FCS_CKM.4 The TOE meets all requirements specified in FIPS 140-2 for destruction of keys

through the module securely administering both cryptographic keys and other

critical security parameters (CSPs) such as passwords. (Refer to FIPS 140-2

certificate #1657)

FCS_CKM.1(2)

FCS_COP.1(2)

FCS_COP.1(3)

AES is used for RADIUS KeyWrap. The TOE provides key generation for AES

128-bit and 256-bit keys using a Random Number Generator that meets NIST

SP 800-90 DRBG as specified in FIPS 140-2 Annex C. The TOE provides

symmetric encryption and decryption capabilities using AES in CBC mode

(128, 256 bits) as described in FIPS PUB 197, “Advanced Encryption Standard

(AES)” and NIST SP 800-38A. (Refer to FIPS 140-2 certificate #1657)

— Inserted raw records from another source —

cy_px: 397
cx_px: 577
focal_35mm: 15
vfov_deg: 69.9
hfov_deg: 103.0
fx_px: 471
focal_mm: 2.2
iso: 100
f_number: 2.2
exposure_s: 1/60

FCS_COP.1(4) The TOE provides MD5 hashing for authentication of neighbor routers via

BGPv4, EIGRP, PIM-SMv2, and OSPFv2 with shared passwords. The hash

mechanism is implemented as specified in MD5 RFC 1321 and applied in

OSPFv2 (RFC 2328), BGPv4 (RFC 2385), MSDP (RFC 3618) for PIM-SMv2

(RFC 4601), and EIGRP (Cisco proprietary).

• OSPFv2 uses MD5 for authentication of routing updates, as defined in

appendix D of RFC 2328 (OSPF Version 2).

• BGPv4 uses MD5 for authentication of routing updates as defined in RFC

2385 (Protection of BGP Sessions via the TCP MD5 Signature Option).

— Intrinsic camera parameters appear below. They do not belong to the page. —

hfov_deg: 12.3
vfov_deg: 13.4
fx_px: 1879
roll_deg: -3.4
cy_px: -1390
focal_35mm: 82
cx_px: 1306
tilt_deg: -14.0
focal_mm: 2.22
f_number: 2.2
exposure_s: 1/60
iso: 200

• MSDP uses MD5 to secure and authenticate control messages for TCP

connections between two Multicast Source Discovery Protocol (MSDP)

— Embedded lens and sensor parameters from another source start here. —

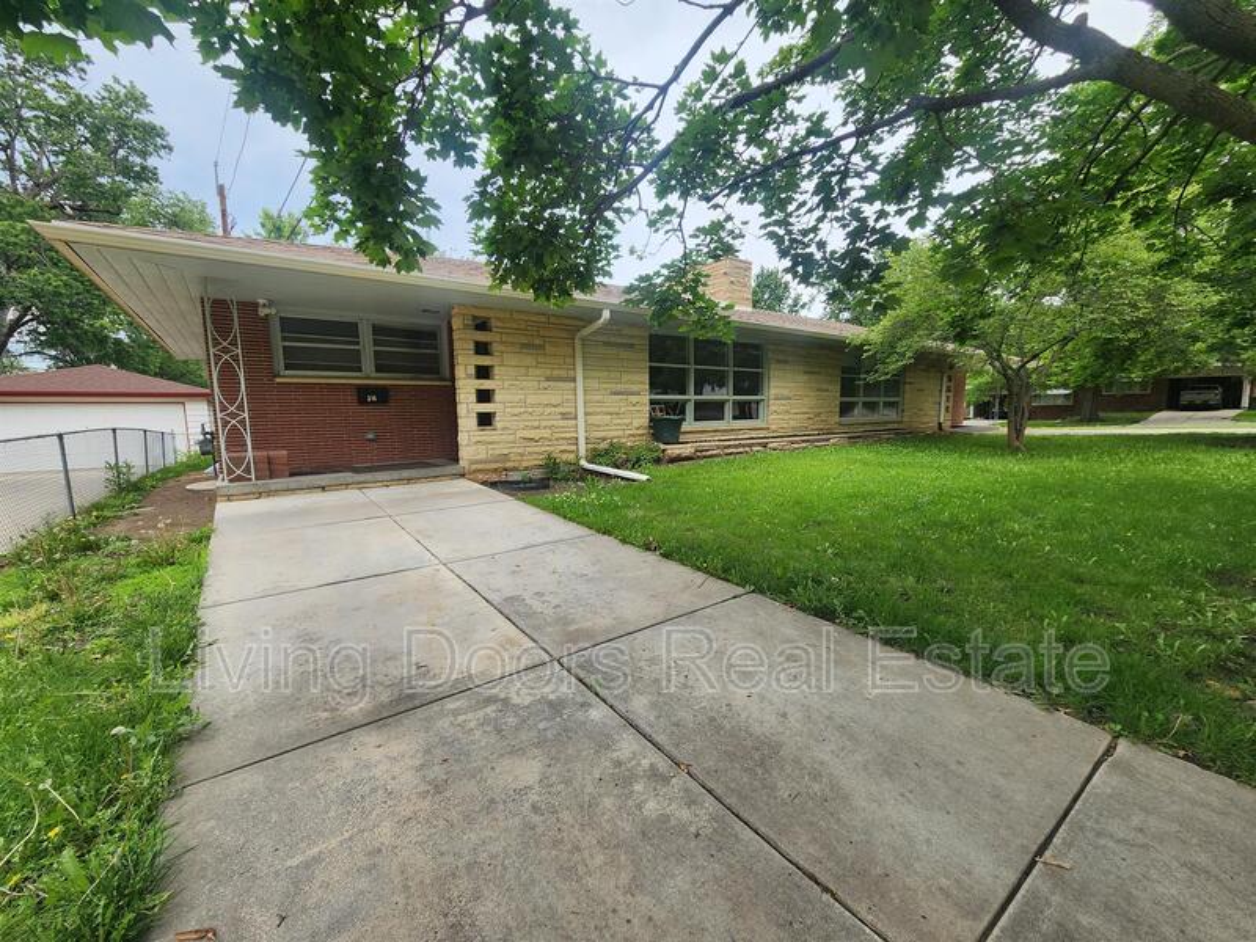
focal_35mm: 13
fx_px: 472
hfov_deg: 106.2
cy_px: 471
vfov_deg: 89.9
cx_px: 628
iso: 50
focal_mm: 2.2
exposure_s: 1/738
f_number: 2.2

peers across Protocol-Independent Multicast sparse-mode (PIM-SM)

domains, as defined in RFC 3618 (Multicast Source Discovery Protocol).

• EIGRP (Cisco proprietary) uses MD5 for authentication of routing updates.

Routing tables for IPv4 and IPv6 can be created and maintained manually using

static routes configured by the administrator. Use of routing protocols in IPv4

or IPv6 is not required to support or enforce any TOE security functionality

including filtering of IPv4 or IPv6 traffic. EIGRP supports MD5-authenticated

routing updates with IPv6 or IPv4, as does BGPv4 and PIM-SMv2 while

OSPFv2 routing protocol support MD5-authenticated routing updates for IPv4

only.

It is noted that per the FIPS Security Policy, that MD5 is not a validated

algorithm during FIPS mode of operation. For additional security, it is

recommended router protocol traffic also be isolated to separate VLANs.

FCS_SSH_EXT.1 The TOE implements SSHv2 (telnet is disabled in the evaluated configuration).

SSHv2 sessions are limited to a configurable session timeout period of 120

seconds, a maximum number of failed authentication attempts limited to 3, and

will be rekeyed upon request from the SSH client. SSH connections will be

dropped if the TOE receives a packet larger than 35,000 bytes. The TOE’s

implementation of SSHv2 supports hashing algorithms hmac-sha1, hmac-sha1-

96 and hmac-md5. The TOE can also be configured to use only one of the

identified DH groups for key exchange. The available groups include Diffie

Hellman group 14, group 16, and group 2.